Two papers comment on the series of terror attacks this week in Delhi, Tbilisi and Bangkok:
The Jerusalem Post comments following the “work accident” resulting in the premature explosion of a bomb that Iranian agents were preparing in Bangkok: „The Islamic Republic and Hezbollah have proven in the past that they are capable of carrying out murderous terror attacks – not just against Israel. Hezbollah commander Imad Mughniyeh was responsible for the 1983 US Marine barracks bombing in Beirut that killed 241 American servicemen and 58 French paratroopers, and the 1983 US Embassy attack that killed 60 people in the same city. But Hezbollah is just a proxy for Iran, the world’s biggest state sponsor of terrorism. Iran’s mullahs were behind the bombing of Buenos Aires’s AMIA Jewish community center and the Israeli Embassy there in the 1990s. Revolutionary Guard operatives and their Shi’ite collaborators have been a destabilizing force in Iraq, murdering US troops and Sunni Iraqis there. Iran also supports anti-Western forces in Afghanistan and smuggles arms and missiles to Hezbollah in southern Lebanon. One motive behind the attacks in New Delhi and Tbilisi was Iran’s desire to deter the West from a strike on its nuclear facilities. A fierce Western response to these attacks, in contrast, would send a counter-message to the mullahs in Tehran.”
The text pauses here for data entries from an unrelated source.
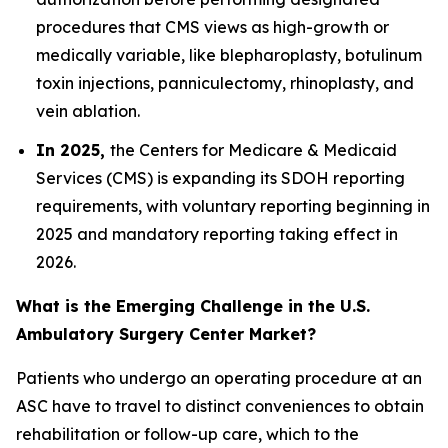
procedures that CMS views as high-growth or
medically variable, like blepharoplasty, botulinum
toxin injections, panniculectomy, rhinoplasty, and
vein ablation.
In 2025,
the Centers for Medicare & Medicaid
Services (CMS) is expanding its SDOH reporting
requirements, with voluntary reporting beginning in
2025 and mandatory reporting taking effect in
2026.
What is the Emerging Challenge in the U.S.
Ambulatory Surgery Center Market?
Patients who undergo an operating procedure at an
ASC have to travel to distinct conveniences to obtain
rehabilitation or follow-up care, which to the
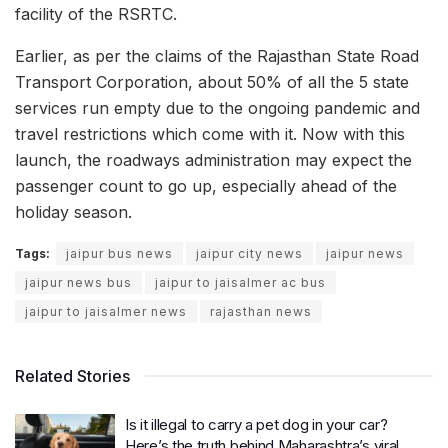
facility of the RSRTC.
Earlier, as per the claims of the Rajasthan State Road
Transport Corporation, about 50% of all the 5 state
services run empty due to the ongoing pandemic and
travel restrictions which come with it. Now with this
launch, the roadways administration may expect the
passenger count to go up, especially ahead of the
holiday season.
Tags:
jaipur bus news
jaipur city news
jaipur news
jaipur news bus
jaipur to jaisalmer ac bus
jaipur to jaisalmer news
rajasthan news
Related Stories
Is it illegal to carry a pet dog in your car?
Here’s the truth behind Maharashtra’s viral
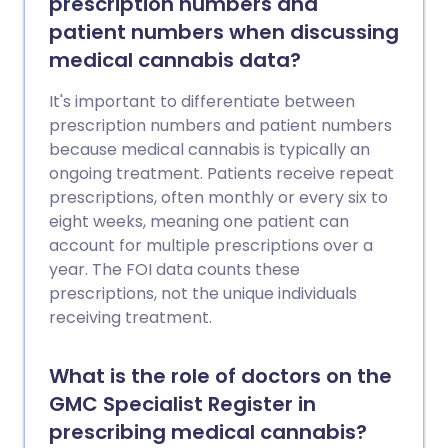
prescription numbers and
patient numbers when discussing
medical cannabis data?
It's important to differentiate between
prescription numbers and patient numbers
because medical cannabis is typically an
ongoing treatment. Patients receive repeat
prescriptions, often monthly or every six to
eight weeks, meaning one patient can
account for multiple prescriptions over a
year. The FOI data counts these
prescriptions, not the unique individuals
receiving treatment.
What is the role of doctors on the
GMC Specialist Register in
prescribing medical cannabis?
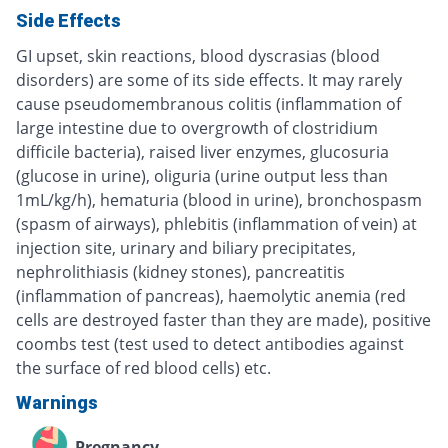
Side Effects
GI upset, skin reactions, blood dyscrasias (blood
disorders) are some of its side effects. It may rarely
cause pseudomembranous colitis (inflammation of
large intestine due to overgrowth of clostridium
difficile bacteria), raised liver enzymes, glucosuria
(glucose in urine), oliguria (urine output less than
1mL/kg/h), hematuria (blood in urine), bronchospasm
(spasm of airways), phlebitis (inflammation of vein) at
injection site, urinary and biliary precipitates,
nephrolithiasis (kidney stones), pancreatitis
(inflammation of pancreas), haemolytic anemia (red
cells are destroyed faster than they are made), positive
coombs test (test used to detect antibodies against
the surface of red blood cells) etc.
Warnings
Pregnancy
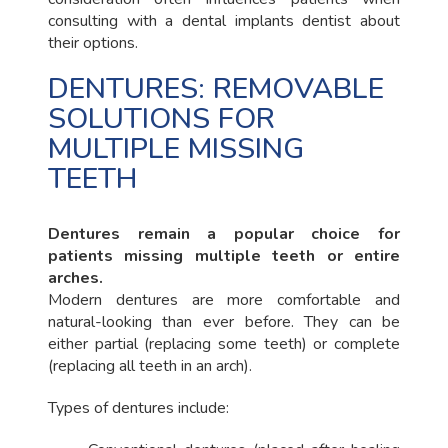
consulting with a dental implants dentist about
their options.
DENTURES: REMOVABLE
SOLUTIONS FOR
MULTIPLE MISSING
TEETH
Dentures remain a popular choice for
patients missing multiple teeth or entire
arches.
Modern dentures are more comfortable and
natural-looking than ever before. They can be
either partial (replacing some teeth) or complete
(replacing all teeth in an arch).
Types of dentures include:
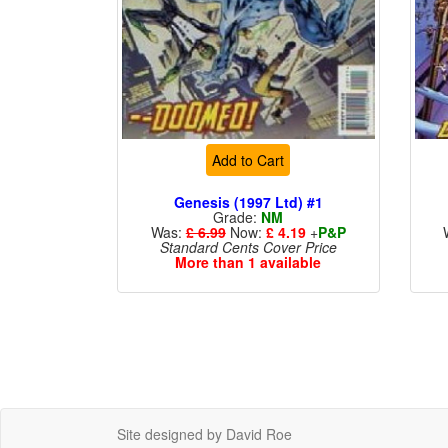
Add to Cart
Genesis (1997 Ltd) #1
Grade:
NM
Was:
£ 6.99
Now:
£ 4.19
+
P&P
Standard Cents Cover Price
More than 1 available
Site designed by David Roe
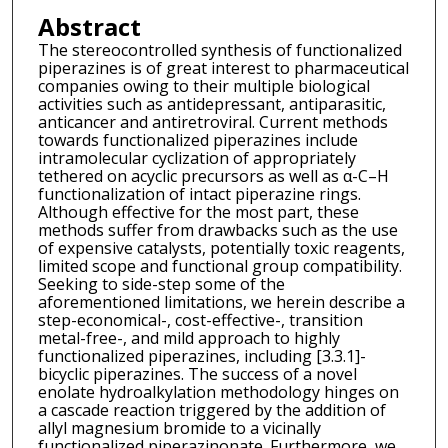
Abstract
The stereocontrolled synthesis of functionalized
piperazines is of great interest to pharmaceutical
companies owing to their multiple biological
activities such as antidepressant, antiparasitic,
anticancer and antiretroviral. Current methods
towards functionalized piperazines include
intramolecular cyclization of appropriately
tethered on acyclic precursors as well as α-C–H
functionalization of intact piperazine rings.
Although effective for the most part, these
methods suffer from drawbacks such as the use
of expensive catalysts, potentially toxic reagents,
limited scope and functional group compatibility.
Seeking to side-step some of the
aforementioned limitations, we herein describe a
step-economical-, cost-effective-, transition
metal-free-, and mild approach to highly
functionalized piperazines, including [3.3.1]-
bicyclic piperazines. The success of a novel
enolate hydroalkylation methodology hinges on
a cascade reaction triggered by the addition of
allyl magnesium bromide to a vicinally
functionalized piperazinonate. Furthermore, we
Yisrael Hayom asserts that „The main and sweeping conclusion that arises from the wave of terrorist attacks in recent days is that Iran is under pressure,” and adds, „There is no other way to interpret its crude and violent conduct that contravenes almost all operational or diplomatic logic, except that the decision-makers in Tehran are now working from the gut instead of with their heads.” However, the author notes that „Israel had no warning of the current wave of terrorism,” and says that despite the apparent haste and amateurishness of their implementation, „the preparation was scrupulous: Considerable intelligence was collected and the terrorists knew exactly who to look for.” The paper speculates that „Israel is hoping to use the events of recent days (including the growing evidence of Iran’s involvement in helping President Assad violently put down the demonstrations in Syria) as leverage for a diplomatic dividend that would further tighten the siege on Iran over the nuclear issue,” but adds, „Iran’s haste to act despite the heavy cost entailed by its exposure in all fronts should certainly be a cause for concern in Jerusalem and the west.”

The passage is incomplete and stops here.